With the changes and activities and opportunity of travel taking place in the Mediterranean world country people left their agrarian lifestyles and poured into the cities, in some cases creating homelessness and poverty. They brought with them their unique religions – the mystery cults. These cults offered protection and new life here and after with a personal and private nature in a relationship available with the infinite. The existence of many gods indistinguishable from one another facilitated the initial founding of Christian communities. Thus in the last phase the cult of the old gods was not much different from the forms of worship that developed in Diaspora Judaism and in Christianity’ (RELS 306: 39).
The rich and poor alike yearned for peace and identity, a happy and secure life, a sense of belonging, carrying a special appeal to the dispossessed of society. ‘As a reforming sect, the (Jewish Christian) movement would have offered… participation to individuals and groups, including dissidents, women, and marginal groups, that would have felt left out of the traditional power structure’ (Freedman: 1997). It was both ‘a religious and a social phenomenon’ (Gager, 1975: 131). In a world fraught with anxiety it offered a sense of community that, according to Gager retained the loyalty of converts (1975:131).
As well as offering a sense of community the Jew’s belief in monotheism served Christianity’s success with Greek philosophy and religion also playing their part. Greek philosophy introduced ‘the search for some kind of universal principle’ and ‘the relation between a man’s [sic] inner and outer self (body and spirit)’ (Freyne, 1980: 30 in RELS 306: 44). These all served to replace and incorporate different religious ideas. At the centre of Greek philosophy was the ‘Eternal Principle or Logos (Reason) whose spark exists in all reality, man [sic] included, thereby constituting the unity of all creation’ (Freyne, 1980: 30). Although early Christianity ridiculed the religion and gods of the Greco-Roman culture, it nevertheless appropriated much of it for the purposes of furthering the gospel (Garrison, 1997: 14).
Alternatively the Hebrew God called people into a covenantal relationship with divinity doing away with fate’s power over their lives, hence Christianity’s appeal to all classes in the Greco Roman world (RELS 306: 40-41). As well, the Stoics developed sense of ‘being true to one’s inner self, and, following the call of God’ created a climate in which monotheism or belief in one God was more readily acceptable (Freyne, 1980: 28 in RELS 306: 44-5). The Greek Philosopher, Epicurus’ answer was geared toward achieving inner harmony and happiness in this life, to ‘eat drink and be merry’ seen as there is nothing after death (Freyne, 1980: 29 in RELS 306: 43). Overall a considerable degree of religious pluralism and assimilation took place involving, in the main, Greek, Roman, and Jewish religion, with an increasing acceptance of oriental rites.

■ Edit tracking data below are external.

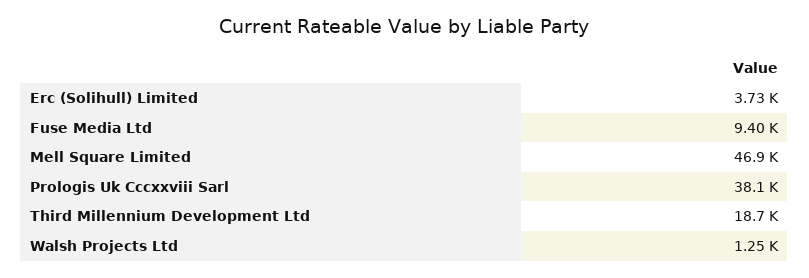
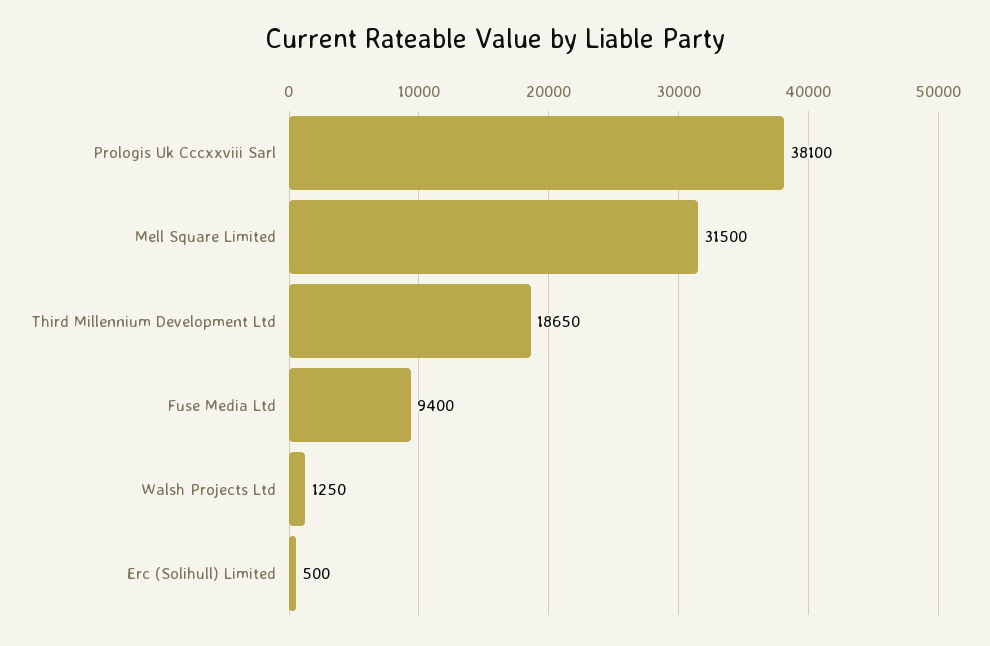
  {
-   "Erc (Solihull) Limited": 3730,
+   "Erc (Solihull) Limited": 500,
    "Fuse Media Ltd": 9400,
-   "Mell Square Limited": 46900,
+   "Mell Square Limited": 31500,
    "Prologis Uk Cccxxviii Sarl": 38100,
    "Third Millennium Development Ltd": 18650,
    "Walsh Projects Ltd": 1250
  }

In sum, the Jewish Diaspora was one of the major factors in the success of early Christian mission. Initially, Hellenistic enculturation of the Jews and their literature together with the use of the local Jewish synagogues provided the means for Jewish Christianity to become firmly engrafted into Judaism. Once it took hold, it grew up and bore seed.
These seeds became embedded in the cultural carriers of transformation and were inevitably dispersed to the four corners of Greece’s expansive borders and territories. Travelling in the wake of a multicultural mobile population of merchants, military, personnel, and slaves, as it did, and aided by the winds of change, mutation took place in every conceivable way.
9Parthians and Medes and Elamites, and the dwellers in Mesopotamia, in Judaea and Cappadocia, in Pontus and Asia, 10in Phrygia and Pamphylia, in Egypt and the parts of Libya about Cyrene, and sojourners from Rome, both Jews and proselytes, 11Cretans and Arabians’ … Book of Acts Chapter 2.